Le siège de La Rochelle
Richelieu décida de bloquer tous les accès à la ville et de forcer sa reddition. Des fortifications furent construites à l'extérieur de la ville pour empêcher tout accès terrestre à la ville. La ville entière se mobilisa et était confiante dans sa capacité à résister à un siège. Les murailles furent équipées de pièces d'artillerie et la ville fut bien armée. Richelieu comprit vite que le seul moyen de faire tomber la ville était de fermer l'accès au port. Il ordonna la construction d'une énorme digue pour empêcher les navires d'entrer dans le port. Bien que faisant face à 25 000 hommes, les Rochelais étaient persuadés que la digue ne résisterait pas aux tempêtes de l'hiver. Au printemps 1628, la digue était toujours debout. Le 11 mai, les Anglais se présentèrent, s'approchèrent de La Rochelle, tirèrent quelques coups de canon et se retirèrent rapidement sans pouvoir ravitailler les habitants.

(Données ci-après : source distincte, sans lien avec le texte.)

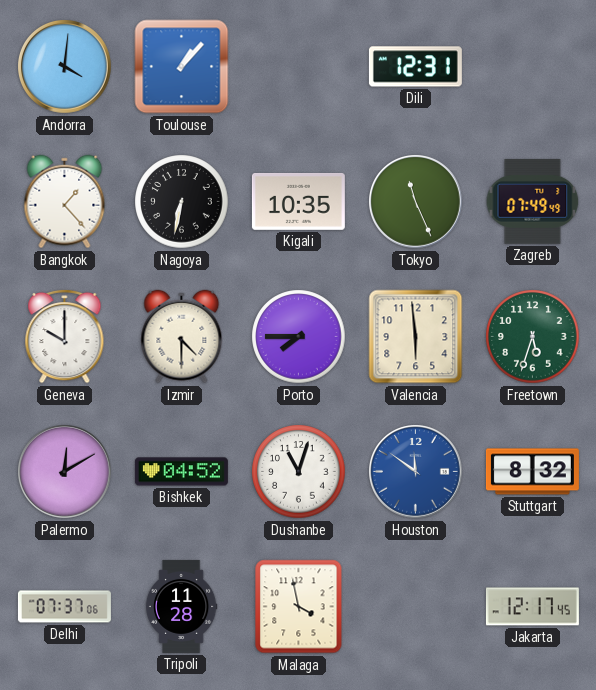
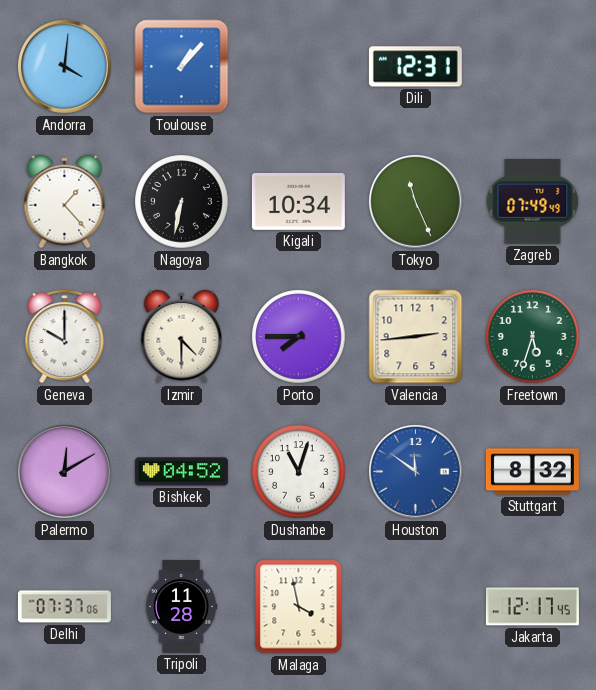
Kigali: 10:35 -> 10:34
Valencia: 5:59 -> 2:44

La Rochelle fut assiégée pendant un an, encerclée et coupée de tout approvisionnement extérieur. Les derniers mois du siège furent marqués par une famine dévastatrice, obligeant les femmes, les enfants et les vieillards à quitter la ville et à errer sans ressources dans les marais, où peu d'entre eux survécurent. Les assiégés survécurent en mangeant des chevaux, des chiens et des chats, et chaque jour des centaines d'entre eux mouraient de famine. Ceux qui quittaient la ville pour chercher de la nourriture étaient abattus par des impitoyables soldats. La Rochelle comptait 25 000 habitants avant le siège, dont 18 000 protestants, et il n'en restait guère plus de 5 000 à la fin du blocus.

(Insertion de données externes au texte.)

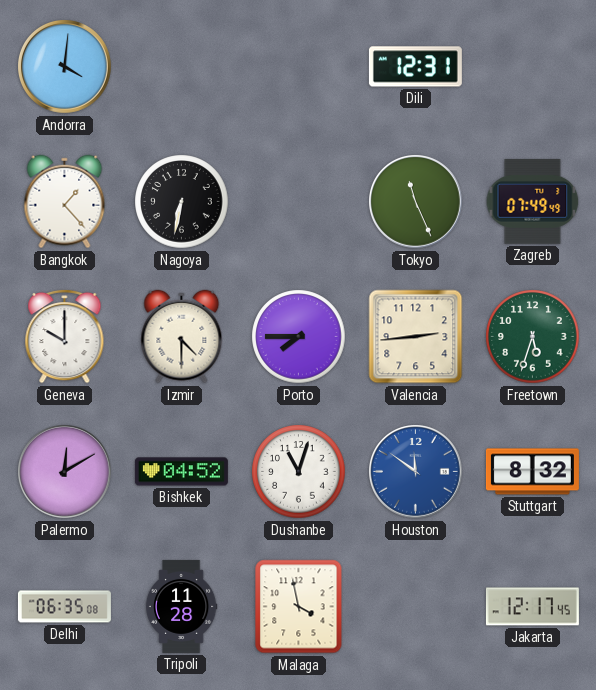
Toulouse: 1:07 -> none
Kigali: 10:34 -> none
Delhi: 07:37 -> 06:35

La Rochelle capitula le 28 octobre 1628. Le lendemain, Richelieu entra dans la ville et célébra une messe solennelle dans l'église Sainte-Marguerite. Louis XIII entra à La Rochelle le 1er novembre pour recevoir la capitulation, suivie d'une grande procession le 3 novembre. Le roi abolit tous les anciens avantages dont jouissait la ville, fit raser la plupart des remparts, remit les temples protestants à l'Église catholique et créa un évêché. Le destin de La Rochelle était désormais lié à la monarchie française et à l'Église catholique. L'annonce de la capitulation de La Rochelle à Rome donna lieu à une grande fête. Un Te Deum s'éleva vers le ciel et le pape Urbain VIII (p. 1623-1644) effectua une distribution extraordinaire d'indulgences. Il assura le roi que Dieu était à sa droite.
Conclusion
La chute de La Rochelle mit fin aux rêves d'indépendance de ses habitants. La tolérance religieuse fut garantie par la paix d'Alès en 1629, mais les huguenots n'avaient plus de droits politiques. Les remparts de la ville furent rasés et le catholicisme fut rétabli. Hormis les résidents protestants déjà présents, aucun autre protestant n'était autorisé à s'installer dans la ville. La chute de La Rochelle marqua l'avènement de l'absolutisme monarchique en France. Les privilèges de La Rochelle avaient été symbolisés par une ancienne coutume. Lorsqu'un monarque voulait entrer dans la ville, un cordon de soie était suspendu à l'ouverture de la porte. Le maire, avant de couper le cordon, faisait jurer sur l'Évangile à l'illustre visiteur de respecter les libertés et les privilèges locaux. Louis XI lui-même s'était plié à cette coutume. Mais lorsque Louis XIII entra à La Rochelle le 1er novembre 1628, c'est en conquérant qu'il y entra et les Rochelais s'inclinèrent devant lui.